== Estratto ==
***

Sia ben chiaro, io e te ci siamo coccolati, siamo andati a spasso insieme, abbiamo anche litigato (poco, e mai davvero), ma ci siamo sempre trattati con rispetto. È di questo che un cane ha bisogno, prima di tutto. Rispetto e biscottini a forma di osso.
Comunque sia, te ne sei andato in una giornata proprio stronza. Crolli delle borse, gente che incidenta la macchina in manovra, scioperi, casini, Bossi, la più grande nave da crociera della storia mai coinvolta in una catastrofe. Mi verrebbe da sospettare che te ne sei andato per scappare. Invece, buono com'eri, a te sarebbe piaciuto restare qui ancora un po'. Ma del resto la paralisi, dopo le gambe, ti stava attaccando il cuore (grande). Nonostante venissi portato a fare i tuoi bisogni issato sulla carriola, le tue zampe erano ormai quasi completamente spelate. E mentre prima divoravi la ciotola col miglior appetito, adesso dovevi rifletterci un po' su, morendoci sopra. Si sta male, lo immagino. Specialmente quando prima eri uno che saltava da tutte le parti e non stava mai fermo, nemmeno nel bagagliaio, dove miagolavi ininterrottamente in ogni viaggio, rompendo il cazzo. Ah, bei tempi...



Perlomeno sei morto dolcemente, addormentandoti piano, fra lenti respiri. E poi nel sonno hai fluttuato, naufragando in tutto quel nero, fino a perderti. Un istante prima eri con noi, come noi, vivo, un istante dopo eri lontano, irraggiungibile. Ma almeno adesso tu sai cosa c'è là, cosa succede dopo. Per uno curioso come me, è già un motivo d'invidia.
Caro amico te lo confesso, rivederti lì, con gli occhi chiusi, fa molto male. Fa sempre male. Sei così immobile... tu che eri solito dormire con le zampe piegate a virgola, come un aristocratico. Bellissimo.

Ma la tua vita l'hai vissuta, dico bene? Non stupenda magari, certo, non sei stato il commissario Rex, ma meglio di tante altre, no? Senza contare che ciò che importa, come al solito, in questi casi, è quel che ci lasciamo dietro. Ecco, io ho dei rimpianti, vorrei averti fatto più fotografie per avere più ricordi, vorrei esserti stato più vicino, per tutta la vita, ma specialmente mentre soffrivi. Soprattutto mentre morivi.
Però devo dire che qualche bel ricordo ce l'abbiamo. Come il primo, vivido come fosse ieri, (e difatti per me sei rimasto sempre un cucciolo). Quando la signora, la tua padrona, stava male (quella che ha scelto il tuo nome yankee), e noi siamo venuti a prenderti perché non finissi chissà dove. Dopo qualche metro in macchina cominciammo a sentire una puzza terrificante. Ci fermammo e io, per primo, ti portai a passeggiare, e facesti una tale quantità di µ€®∂å che credo sia ancora là adesso. Ti piaceva venire a spasso con me, perché facevamo i giri più larghi, sperduti nella nostra bella zona industriale silenziosa. Già, piaceva anche a me.

***

Record del dataset:
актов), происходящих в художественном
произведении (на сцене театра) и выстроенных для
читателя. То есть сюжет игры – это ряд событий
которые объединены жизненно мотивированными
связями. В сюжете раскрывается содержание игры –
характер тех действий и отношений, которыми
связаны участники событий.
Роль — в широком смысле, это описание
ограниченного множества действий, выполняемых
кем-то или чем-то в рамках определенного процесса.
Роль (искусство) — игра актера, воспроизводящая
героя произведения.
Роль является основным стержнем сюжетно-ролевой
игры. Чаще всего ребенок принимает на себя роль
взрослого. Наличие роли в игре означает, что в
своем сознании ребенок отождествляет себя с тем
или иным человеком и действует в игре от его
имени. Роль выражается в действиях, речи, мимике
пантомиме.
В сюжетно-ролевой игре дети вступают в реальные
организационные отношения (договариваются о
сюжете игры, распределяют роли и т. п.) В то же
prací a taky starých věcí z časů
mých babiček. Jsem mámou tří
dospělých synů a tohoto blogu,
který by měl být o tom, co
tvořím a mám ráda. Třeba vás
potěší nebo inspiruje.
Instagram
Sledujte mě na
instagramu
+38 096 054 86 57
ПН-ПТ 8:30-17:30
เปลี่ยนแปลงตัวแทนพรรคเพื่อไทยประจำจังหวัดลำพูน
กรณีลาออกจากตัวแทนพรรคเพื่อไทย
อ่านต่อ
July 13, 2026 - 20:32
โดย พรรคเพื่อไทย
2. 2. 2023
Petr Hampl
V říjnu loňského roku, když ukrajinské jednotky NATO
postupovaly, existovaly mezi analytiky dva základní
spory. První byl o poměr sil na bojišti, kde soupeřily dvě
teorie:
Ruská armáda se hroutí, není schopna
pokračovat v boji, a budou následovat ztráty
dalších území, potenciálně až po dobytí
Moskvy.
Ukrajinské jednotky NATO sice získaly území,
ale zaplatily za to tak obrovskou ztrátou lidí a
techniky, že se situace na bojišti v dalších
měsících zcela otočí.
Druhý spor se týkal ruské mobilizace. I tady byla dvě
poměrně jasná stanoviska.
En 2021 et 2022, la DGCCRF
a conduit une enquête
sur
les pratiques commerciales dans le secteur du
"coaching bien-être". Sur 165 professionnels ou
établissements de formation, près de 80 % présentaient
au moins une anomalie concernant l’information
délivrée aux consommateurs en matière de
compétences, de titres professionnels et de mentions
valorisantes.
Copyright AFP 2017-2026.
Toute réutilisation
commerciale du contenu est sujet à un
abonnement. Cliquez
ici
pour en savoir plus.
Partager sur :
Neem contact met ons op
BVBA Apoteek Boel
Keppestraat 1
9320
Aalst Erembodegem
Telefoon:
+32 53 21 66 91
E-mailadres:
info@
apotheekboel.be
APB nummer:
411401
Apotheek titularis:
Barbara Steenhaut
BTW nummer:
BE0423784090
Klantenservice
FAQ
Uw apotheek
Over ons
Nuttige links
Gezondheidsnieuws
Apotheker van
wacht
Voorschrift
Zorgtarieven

***

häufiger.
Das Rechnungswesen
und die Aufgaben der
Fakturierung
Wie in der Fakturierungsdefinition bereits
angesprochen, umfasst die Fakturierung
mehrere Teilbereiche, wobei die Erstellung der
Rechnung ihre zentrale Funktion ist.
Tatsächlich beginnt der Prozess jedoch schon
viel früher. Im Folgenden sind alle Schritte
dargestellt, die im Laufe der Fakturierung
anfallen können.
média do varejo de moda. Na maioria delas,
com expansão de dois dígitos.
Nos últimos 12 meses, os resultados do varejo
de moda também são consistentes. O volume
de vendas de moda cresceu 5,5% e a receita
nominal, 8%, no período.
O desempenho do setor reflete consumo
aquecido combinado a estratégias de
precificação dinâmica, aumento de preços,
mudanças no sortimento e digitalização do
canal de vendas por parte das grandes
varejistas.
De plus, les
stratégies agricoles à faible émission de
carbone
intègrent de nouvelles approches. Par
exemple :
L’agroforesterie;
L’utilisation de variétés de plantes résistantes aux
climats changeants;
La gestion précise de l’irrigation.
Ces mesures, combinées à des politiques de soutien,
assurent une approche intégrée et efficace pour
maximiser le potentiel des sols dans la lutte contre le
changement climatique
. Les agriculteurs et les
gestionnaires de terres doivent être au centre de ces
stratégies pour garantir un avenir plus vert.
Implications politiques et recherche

***

== Compiti ==
[1] Trascrivi senza cambiare nulla il tratto dell'estratto che va da "Perlomeno sei morto" fino a "un aristocratico. Bellissimo.".
[2] Nei record, riscrivi le righe da quella che contiene "актов), происходящих в художественном" fino a quella che contiene "связями. В сюжете", mettendo "зрителя" al posto di "читателя" e lasciando tutto il resto com'è.

== Soluzioni ==
[1]
Perlomeno sei morto dolcemente, addormentandoti piano, fra lenti respiri. E poi nel sonno hai fluttuato, naufragando in tutto quel nero, fino a perderti. Un istante prima eri con noi, come noi, vivo, un istante dopo eri lontano, irraggiungibile. Ma almeno adesso tu sai cosa c'è là, cosa succede dopo. Per uno curioso come me, è già un motivo d'invidia.
Caro amico te lo confesso, rivederti lì, con gli occhi chiusi, fa molto male. Fa sempre male. Sei così immobile... tu che eri solito dormire con le zampe piegate a virgola, come un aristocratico. Bellissimo.

[2]
актов), происходящих в художественном
произведении (на сцене театра) и выстроенных для
зрителя. То есть сюжет игры – это ряд событий
которые объединены жизненно мотивированными
связями. В сюжете раскрывается содержание игры –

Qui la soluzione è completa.